Like a baseball manager standing on the top step of the dugout, sales managers have a lot to pay attention to when considering whether to make a change in strategy. A baseball coach might be looking at the score, the runners on base, how many innings are left in the game and the broader context of the season when deciding which strings to pull. So how do you determine when it’s time for you to do the same with your sales metrics?
First, a bit of forgiveness for you. Just because you’re considering changing key performance indicators (KPIs) or one that you’ve been looking at is proving unhelpful, doesn’t mean you’ve made a mistake in management. This is not a perfect science, and it’s more important that you started somewhere so that this necessary (and healthy) refinement could happen. Keeping your system fresh is the whole idea.
In some ways, each organization is different. Maybe you have a new product rollout that requires a different strategy, or a change in your team makes new opportunities possible. But in many ways, everyone’s end goal is similar — to sell more stuff and sell it faster. If you’ve been put in charge of a sales team, chances are you’ll notice the red flag when one of your KPIs stops aligning with that desired outcome.
Asking Questions on Your Sales Metrics
My colleague Bob Marsh did a good job explaining how to choose the right sales KPIs for your organization, and many of those same rules apply for the constant reinvention of them. He said to ask questions like:
- “Who is the ideal buyer, and how does that company like to buy?”
- “What does that buying process look like?”
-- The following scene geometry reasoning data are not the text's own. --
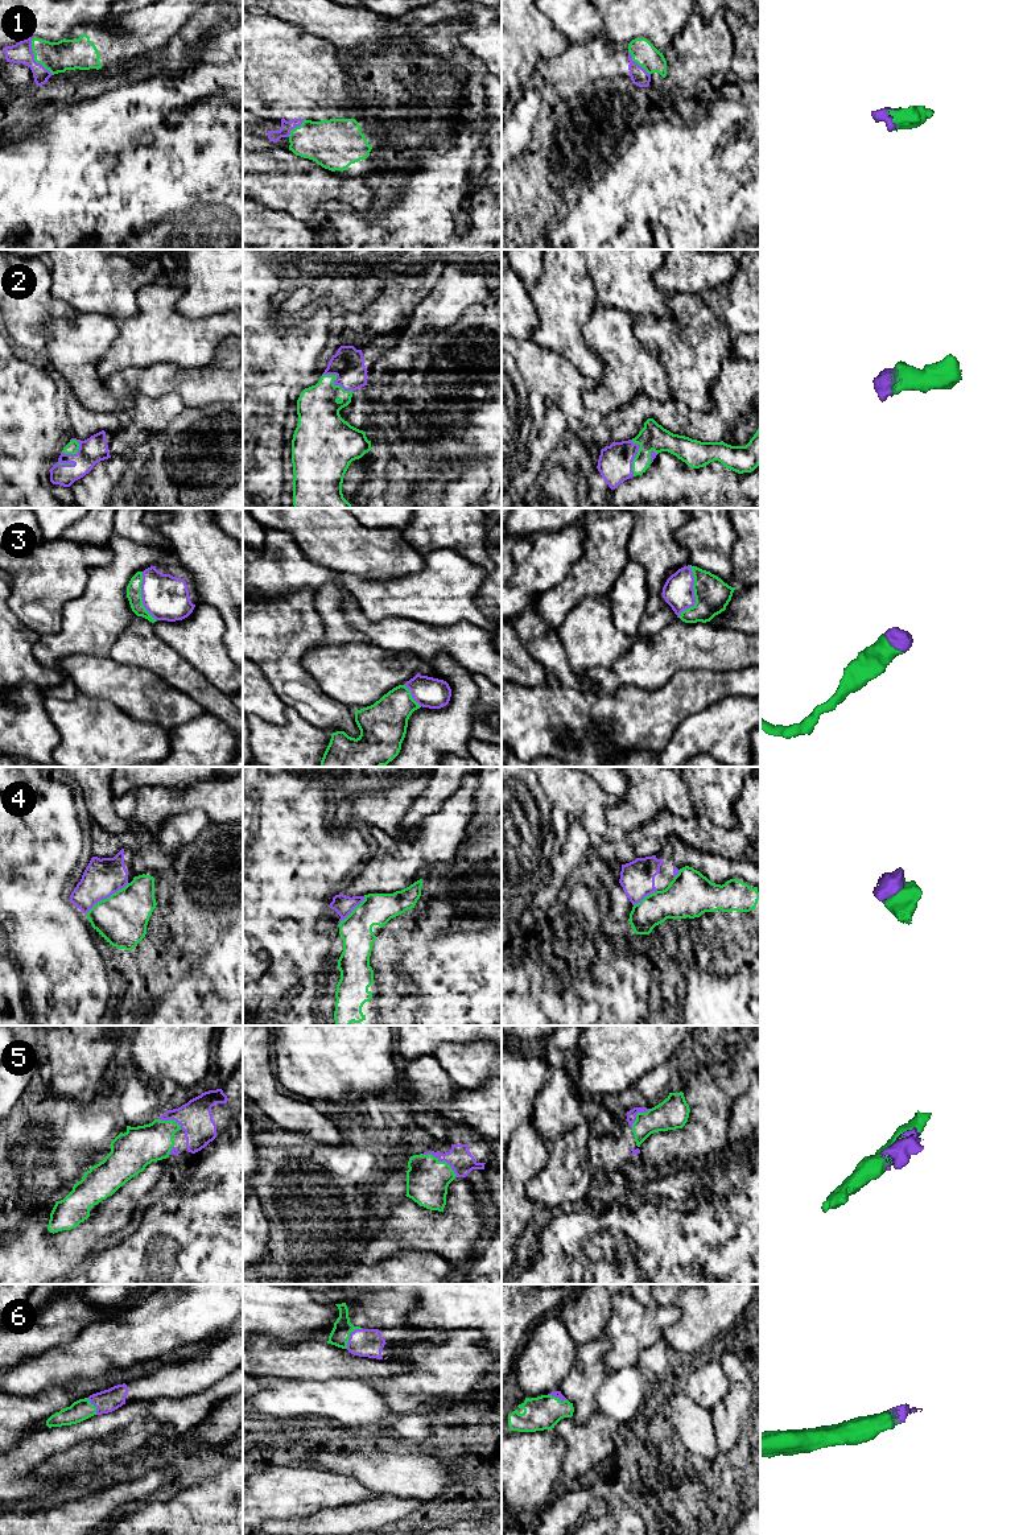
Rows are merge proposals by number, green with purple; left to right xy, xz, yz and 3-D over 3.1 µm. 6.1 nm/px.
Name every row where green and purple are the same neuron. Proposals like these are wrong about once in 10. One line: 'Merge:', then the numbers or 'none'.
Merge: 1, 2, 3, 5, 6

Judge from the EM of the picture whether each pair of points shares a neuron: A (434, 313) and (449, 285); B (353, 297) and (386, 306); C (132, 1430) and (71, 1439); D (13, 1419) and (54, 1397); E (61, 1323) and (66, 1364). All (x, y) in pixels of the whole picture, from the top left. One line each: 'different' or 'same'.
A: same
B: different
C: same
D: same
E: different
- “What are the day-to-day actions we can do to align with the way the buyer likes to buy?”
These questions can help resharpen your focus, directing it back to the activities that really matter in your sales flow. Like conversations. I always recommend conversations as KPIs, because in my experience the best salespeople are the ones who talk to the most people. The way you choose to measure conversations is up to you, but they tend to indicate action toward a deal.
There is a delicate balance here, because of course your focus can’t always be shifting. A baseball manager who switched pitchers after every at-bat would face a mutiny from both his overworked staff and the snoozing fans in the seats. In the same way, you can’t ask your sales team to make a different metric their priority every week while maintaining any level of consistency for them or your numbers.
Communicating Changed Metrics to Your Sales Team
Even if you find it’s time to implement something new, making it the first thing you talk about in your team meeting can make it appear overly important, so framing here is key. Focus on your core sales metrics and filter in any new points of emphasis later to keep your team’s perception of importance from getting out of whack.
When I meet with our salespeople at LevelEleven, there are really only about four things I look at on paper. That sheet doesn’t change much by design, and when it does, it’s always with an explanation and reassurance that this isn’t just a flavor of the month change. It’s done to make everyone’s life easier.
In my sales career, I noticed a gap in the market that I recognized LevelEleven filled before I even started working here — the ability to drill down on sales metrics and have laser focus at all times. Admittedly I use our own software to help a lot with this, especially from a communication standpoint. Constant visibility around metrics helps any team align with its end goal, and it’s why making sure you’re looking at the best sales indicators is so important.
What other rules do you have for guiding change in sales metrics?